### Information provided
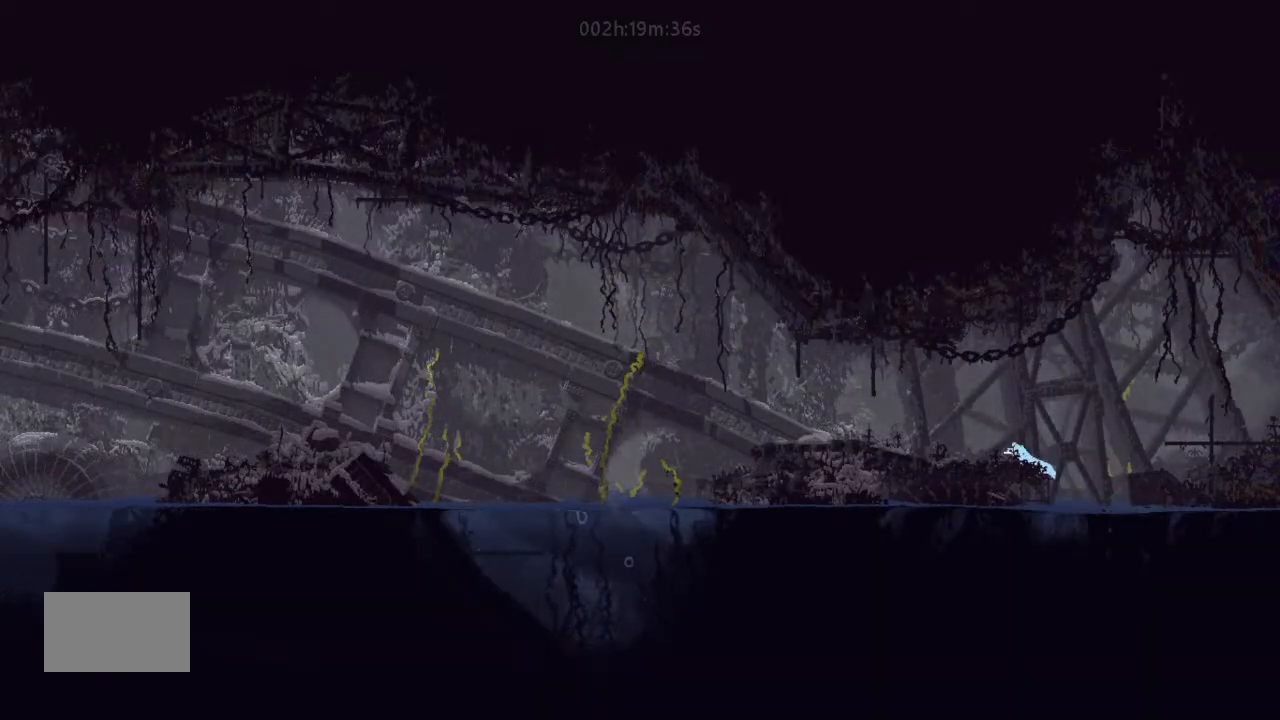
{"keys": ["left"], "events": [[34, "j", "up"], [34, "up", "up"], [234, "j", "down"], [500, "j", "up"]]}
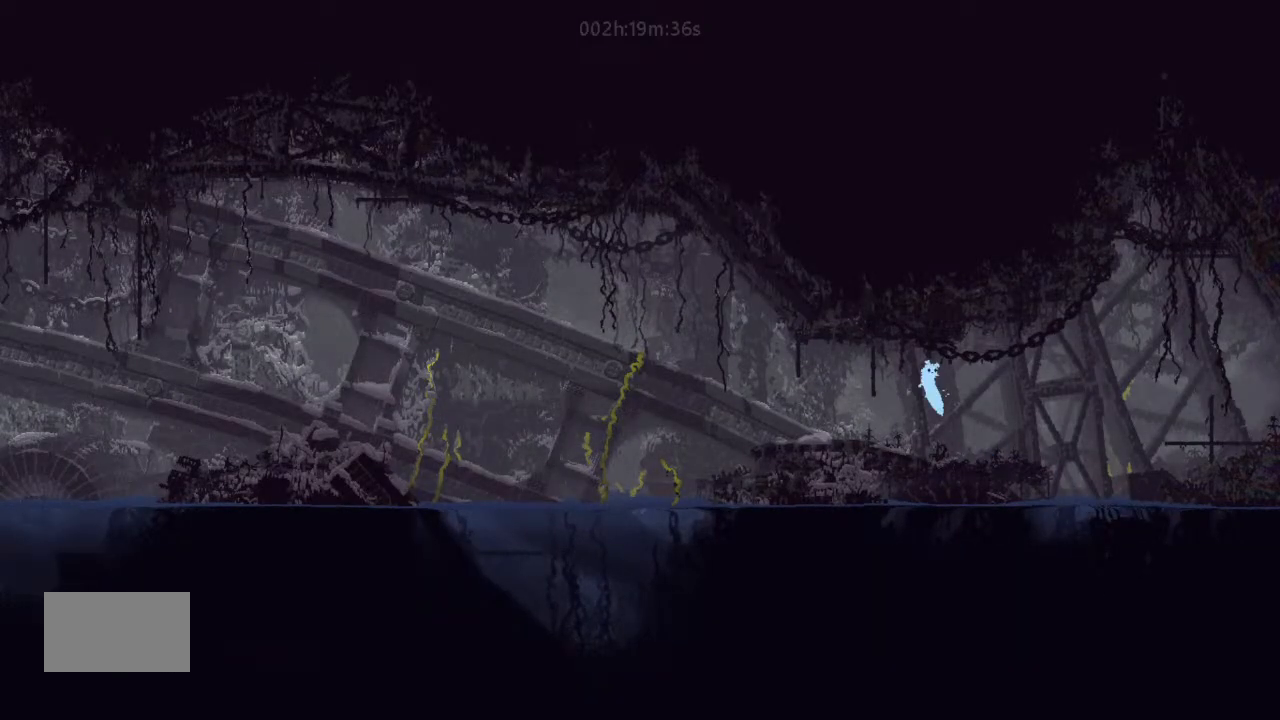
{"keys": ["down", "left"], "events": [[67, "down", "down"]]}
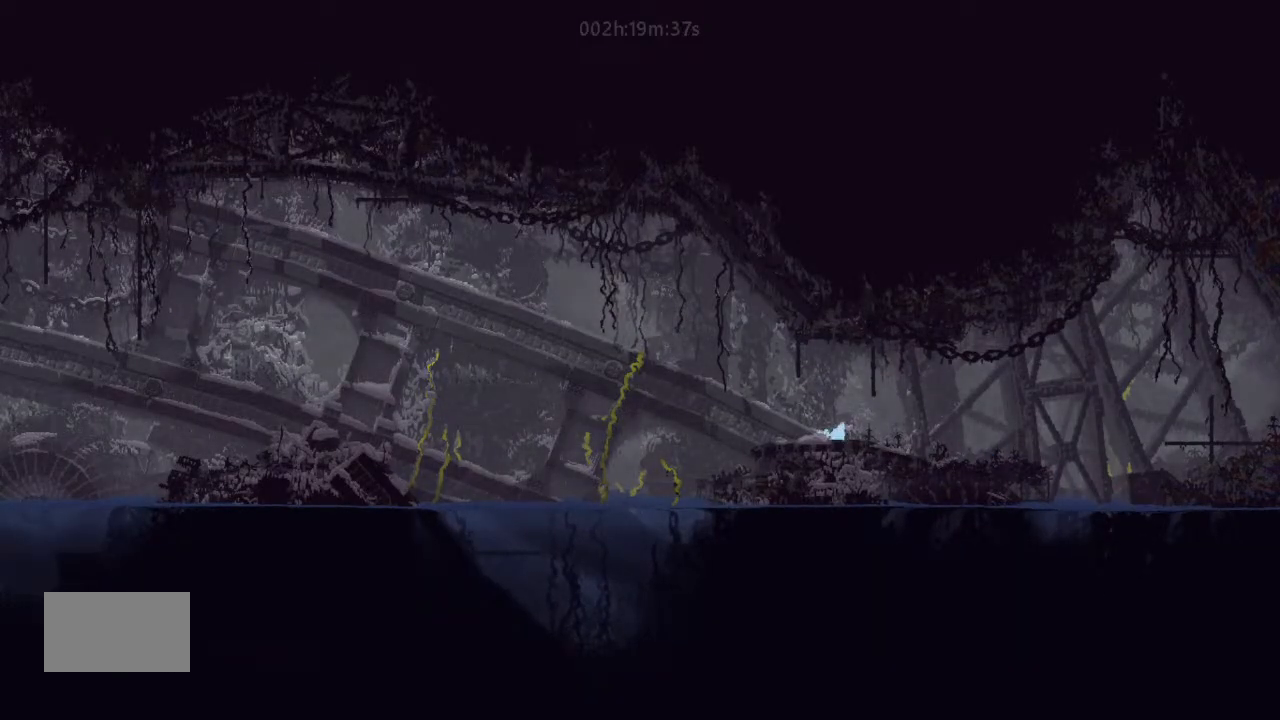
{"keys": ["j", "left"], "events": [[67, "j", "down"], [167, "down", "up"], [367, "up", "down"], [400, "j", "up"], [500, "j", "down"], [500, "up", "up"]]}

### The task
An exact transcription of the material is required, without any pictures.

### Task answer
{"keys": ["left"], "events": [[34, "j", "up"], [34, "up", "up"], [234, "j", "down"], [500, "j", "up"]]}
{"keys": ["down", "left"], "events": [[67, "down", "down"]]}
{"keys": ["j", "left"], "events": [[67, "j", "down"], [167, "down", "up"], [367, "up", "down"], [400, "j", "up"], [500, "j", "down"], [500, "up", "up"]]}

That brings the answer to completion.